Ministro da Fazenda em exercício, Dario Durigan, detalha estratégias de crédito e comércio exterior após reunião no Palácio da Alvorada.
(Imagem: gerado por IA)
O Programa Move Brasil, lançado com a promessa de renovar a frota de veículos de motoristas de aplicativo e taxistas por meio de juros subsidiados, passa por uma reavaliação estratégica profunda no Ministério da Fazenda. Em vigor desde o dia 27 de julho, a iniciativa enfrenta um gargalo claro: a baixa adesão dos bancos privados. Para tentar reverter esse cenário, o governo federal estuda mudanças operacionais e tecnológicas que facilitem a entrada dessas instituições financeiras no circuito.
A avaliação foi detalhada pelo ministro da Fazenda em exercício, Dario Durigan, após uma longa reunião de alinhamento com o presidente Luiz Inácio Lula da Silva e outros membros do primeiro escalão no Palácio da Alvorada. O diagnóstico da equipe econômica aponta que, embora o volume de operações atual seja considerado relevante, ele ainda se concentra excessivamente nos ombros de gigantes públicos como o Banco do Brasil e a Caixa Econômica Federal.
Por que a adesão do setor privado ao Move Brasil emperrou?
O desenho original do Move Brasil prevê o financiamento facilitado de carros zero-quilômetro de até R$ 150 mil, além de modelos seminovos, motocicletas e bicicletas elétricas. Mesmo contando com garantias estruturadas pelo Tesouro Nacional, os bancos privados mantêm uma postura conservadora frente ao perfil de risco desse público-alvo, tradicionalmente composto por trabalhadores autônomos.
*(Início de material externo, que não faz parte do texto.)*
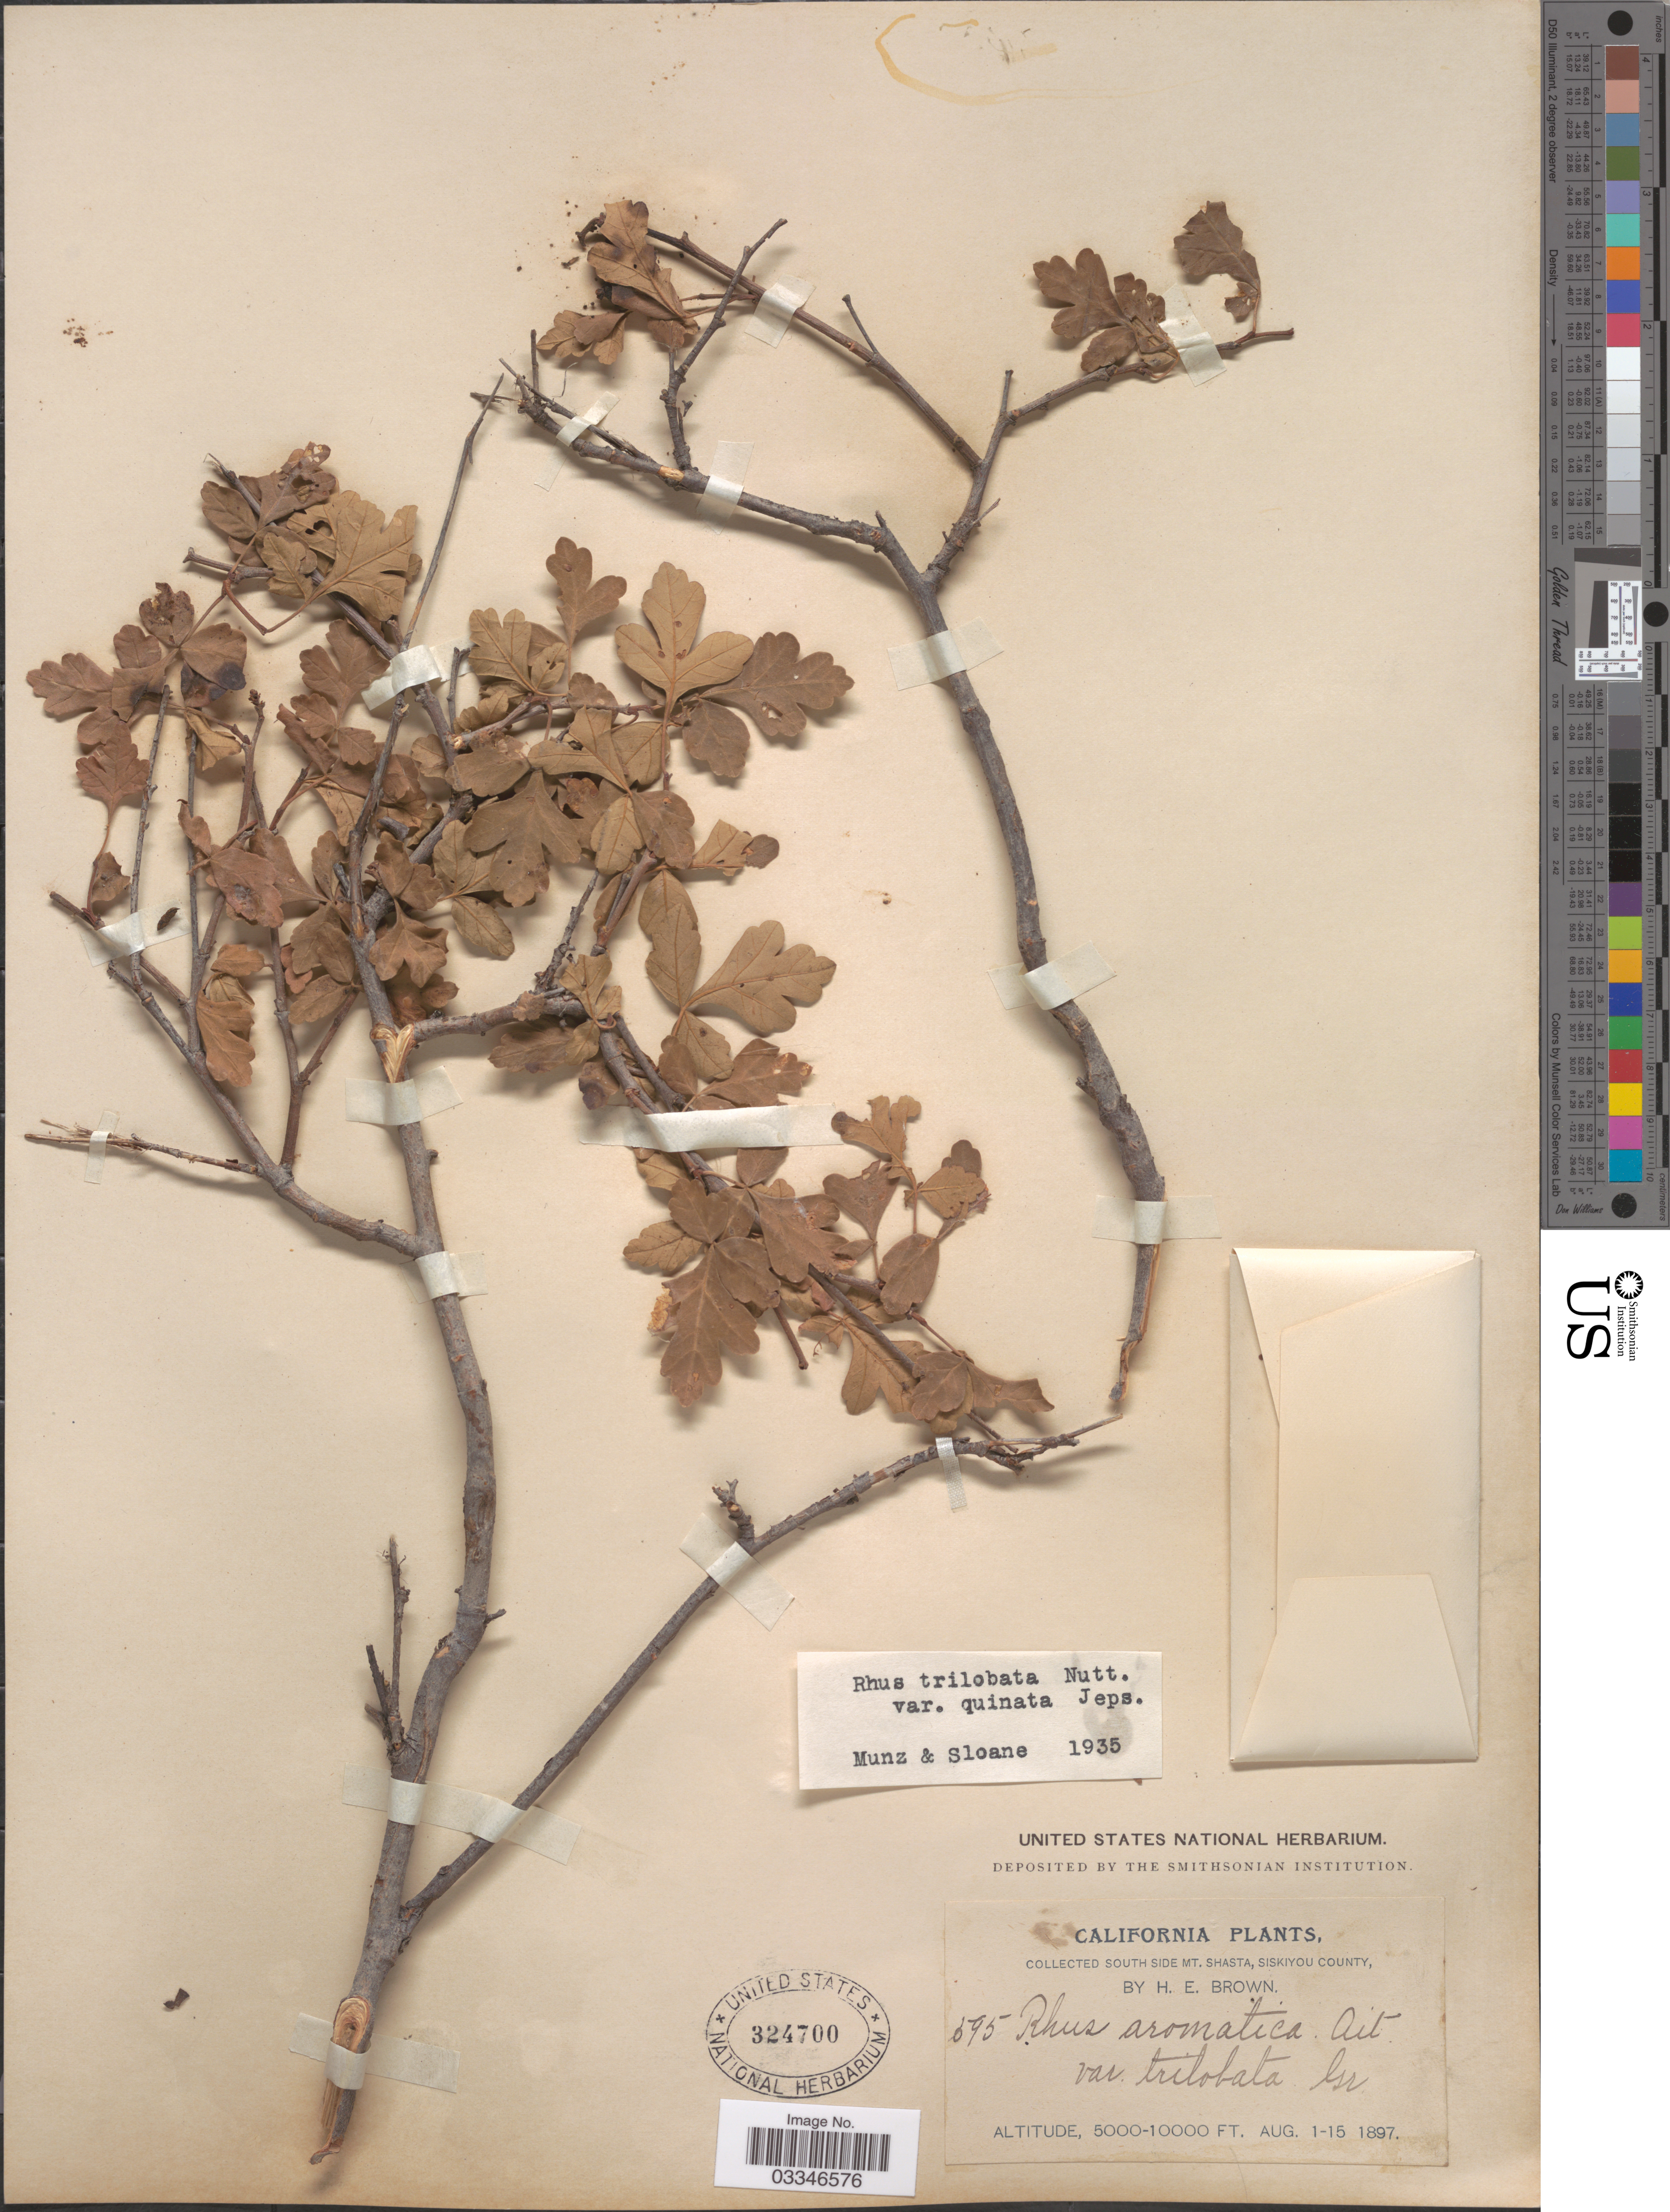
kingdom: Plantae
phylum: Tracheophyta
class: Magnoliopsida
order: Sapindales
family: Anacardiaceae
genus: Rhus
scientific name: Rhus trilobata var. quinata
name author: Jeps.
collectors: H. E. Brown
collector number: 595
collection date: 1897-08-01/1897-08-15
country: United States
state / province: California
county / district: Siskiyou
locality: South side Mt. Shasta, Siskiyou County.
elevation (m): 1524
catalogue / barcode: US 324700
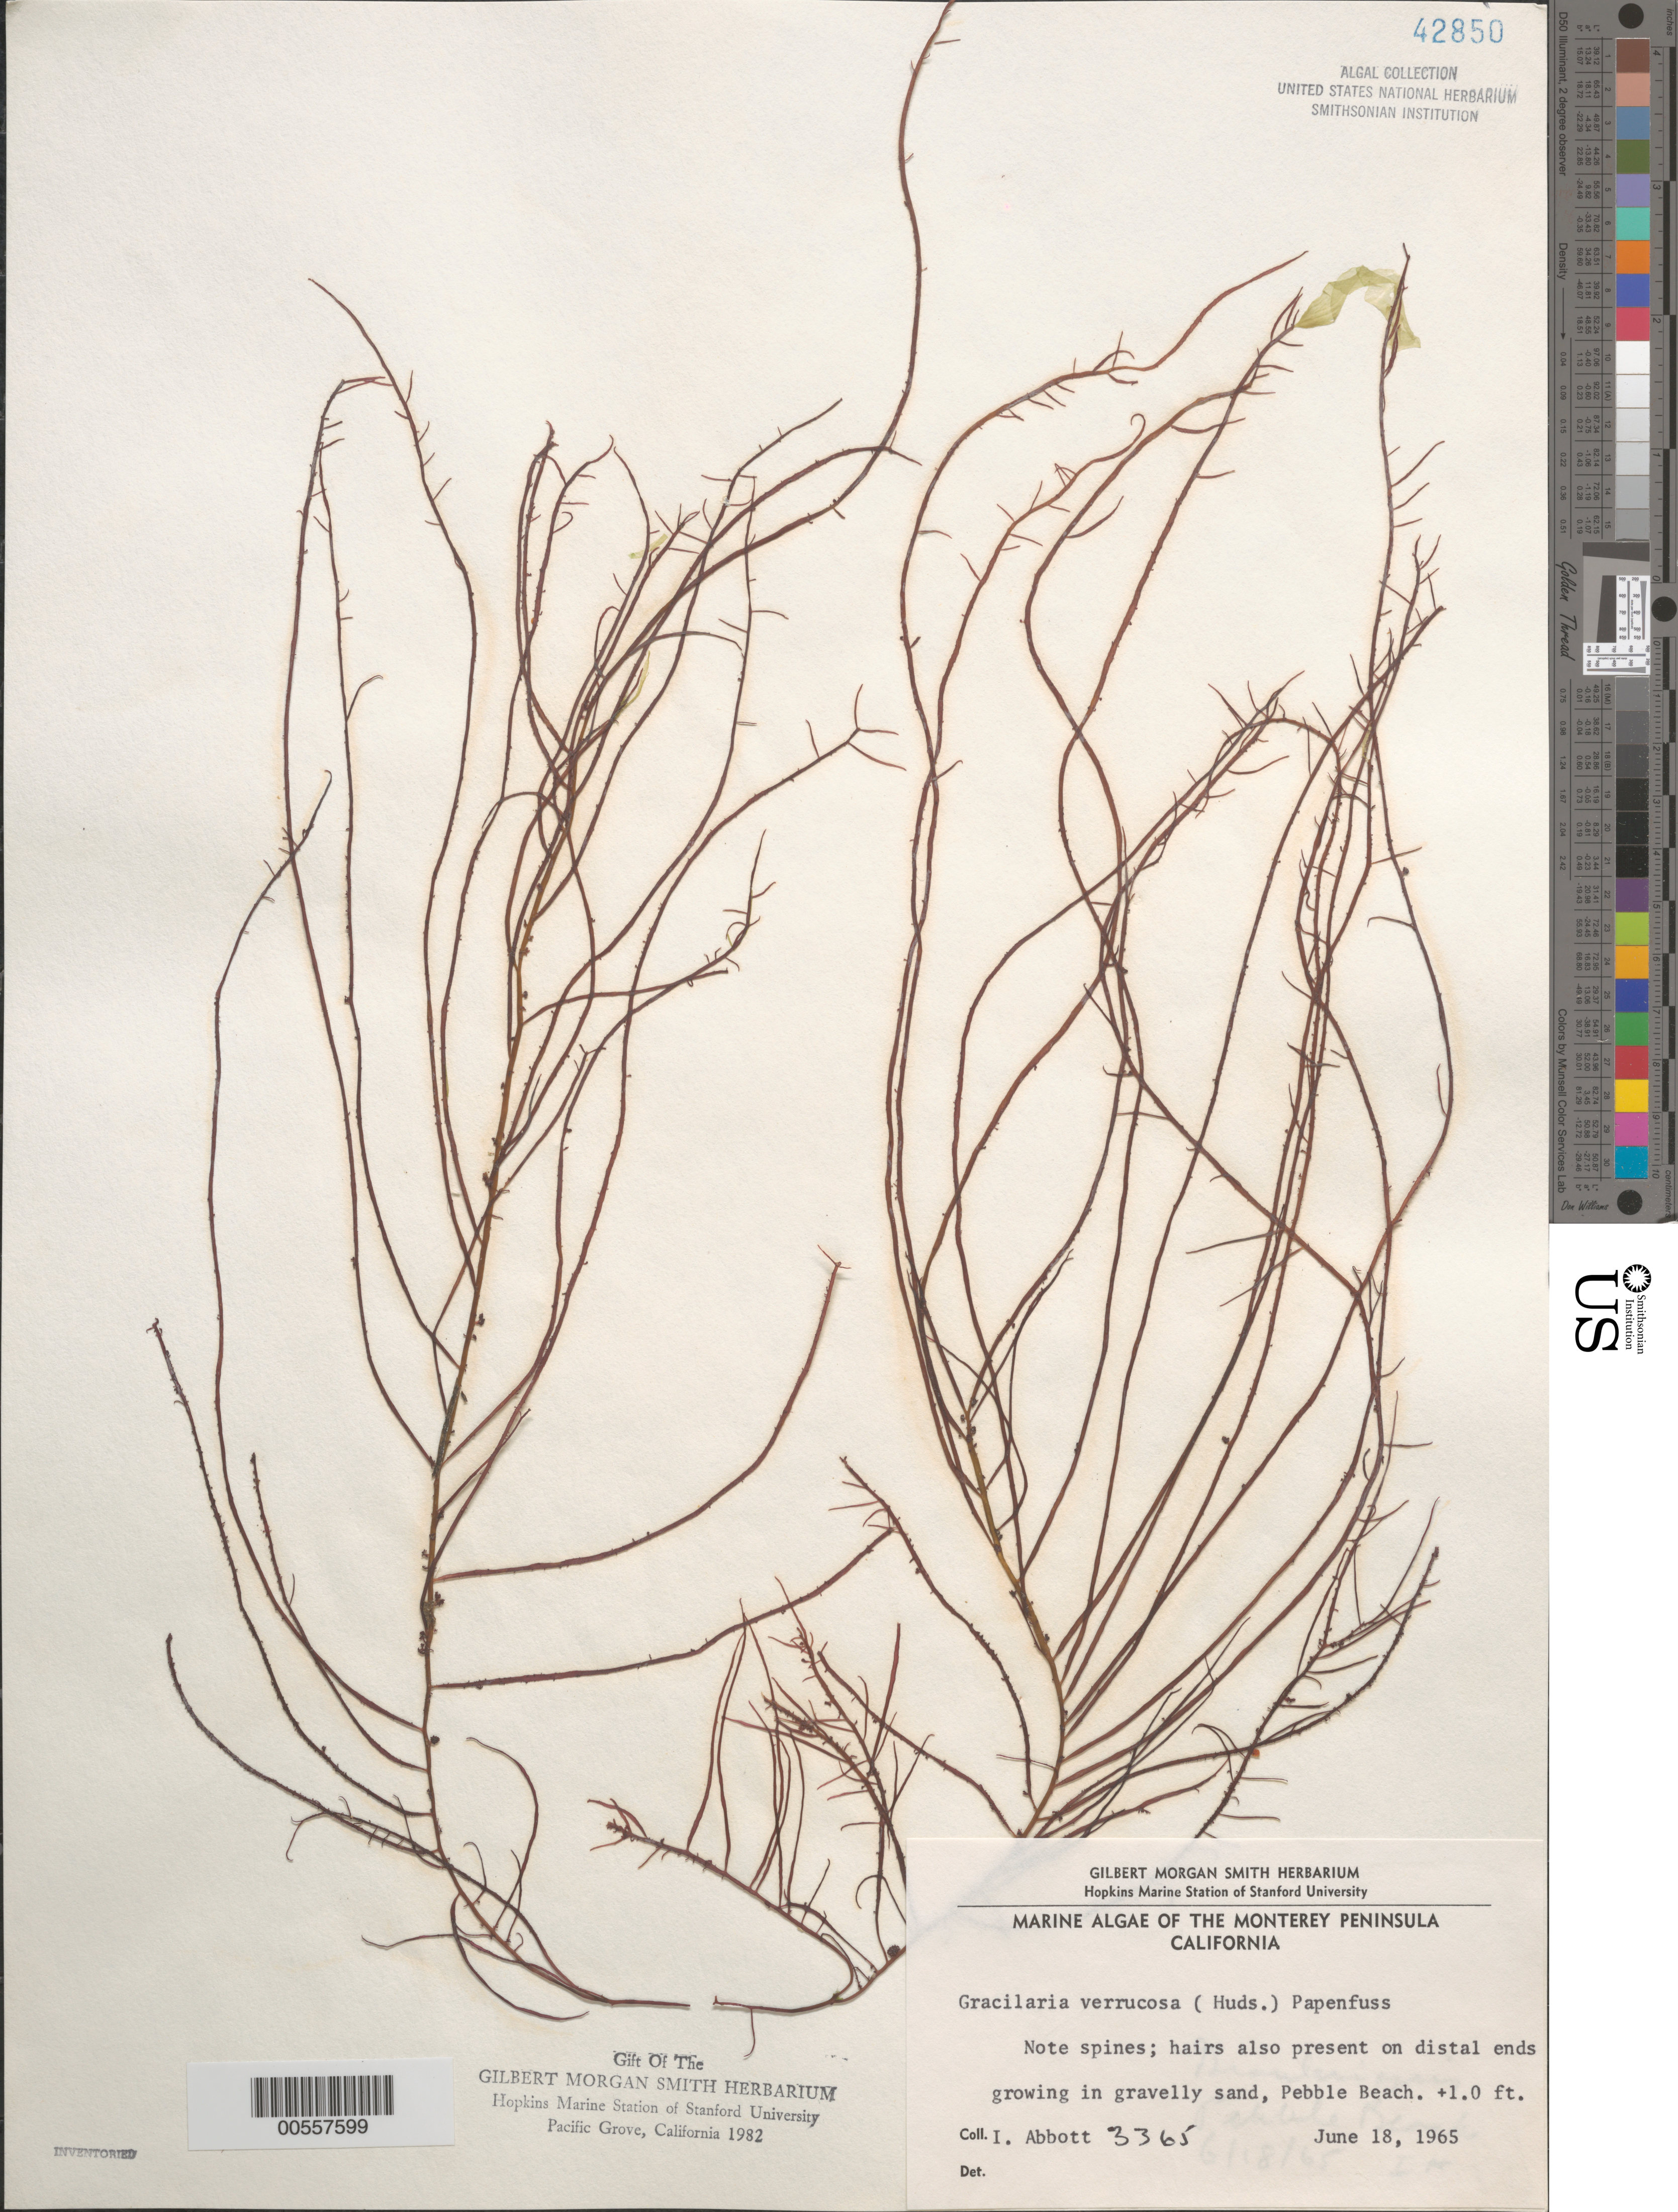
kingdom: Plantae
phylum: Rhodophyta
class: Florideophyceae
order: Gracilariales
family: Gracilariaceae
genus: Gracilariopsis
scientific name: Gracilariopsis longissima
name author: (S.G. Gmel.) Steentoft et al.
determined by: Algae name updating Project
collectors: I. A. Abbott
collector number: IAA 3365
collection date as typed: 18 Jun 1965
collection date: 1965-06-18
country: United States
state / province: California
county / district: Monterey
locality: Pebble Beach, Monterey Peninsula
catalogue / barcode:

Segundo Durigan, o governo tem dialogado intensamente com o setor financeiro privado para mapear as resistências. A principal queixa das instituições não reside na falta de liquidez, mas na dificuldade de mensurar com precisão a capacidade de pagamento de motoristas e motociclistas que atuam sem carteira assinada.
A barreira da comprovação de renda e a solução tecnológica
Para destravar os financiamentos nas plataformas privadas, a Fazenda estuda uma integração de dados diretamente com as grandes empresas de tecnologia que gerenciam os aplicativos de transporte. A ideia é criar um canal seguro e automatizado onde o trabalhador possa compartilhar seu histórico de faturamento diretamente com o banco avaliador do crédito.
Essa medida eliminaria a burocracia documental e reduziria as taxas de rejeição automática de propostas por insuficiência de dados cadastrais. Se implementada, a mudança pode remodelar não apenas o Move Brasil, mas servir de laboratório para outras frentes de microcrédito voltadas ao ecossistema da gig economy.
Além do crédito: A geopolítica comercial e a Lei da Reciprocidade
O encontro no Palácio da Alvorada ultrapassou as fronteiras do crédito doméstico para debater a inserção do Brasil no comércio global. Entrou na pauta o início da aplicação da Lei 15.122/2025, conhecida como Lei da Reciprocidade Econômica. O dispositivo foi desenhado para proteger exportadores nacionais contra barreiras comerciais arbitrárias de terceiros países.
O alvo imediato é a sobretaxa de 37,5% imposta pelo governo de Donald Trump a produtos siderúrgicos e manufaturados brasileiros nos Estados Unidos. A Fazenda, contudo, adota uma postura pragmática. Durigan reforçou que o acionamento do mecanismo legal não inviabiliza as conversas diplomáticas direta com a Casa Branca. O objetivo é utilizar a reciprocidade como uma ferramenta de equilíbrio nas mesas de negociação, e não como uma declaração de guerra comercial.
O futuro das exportações e o programa Brasil Soberano
Paralelamente às discussões sobre tarifas, a equipe de Lula projeta mitigar os danos à indústria nacional através de incentivos tributários. Está em estágio avançado de estudo a ampliação do regime de drawback para os setores mais afetados pelas restrições americanas. Essa medida, que desonera insumos importados utilizados na produção de bens exportáveis, faz parte do pacote de segurança industrial batizado de Brasil Soberano.
Com essa dupla estratégia, flexibilização tecnológica no crédito interno e firmeza negociadora no cenário internacional, o Ministério da Fazenda busca blindar a economia brasileira em um período de transição global acelerada. O sucesso do redesenho do Move Brasil nos próximos meses ditará o ritmo da inclusão financeira de milhões de trabalhadores autônomos no país.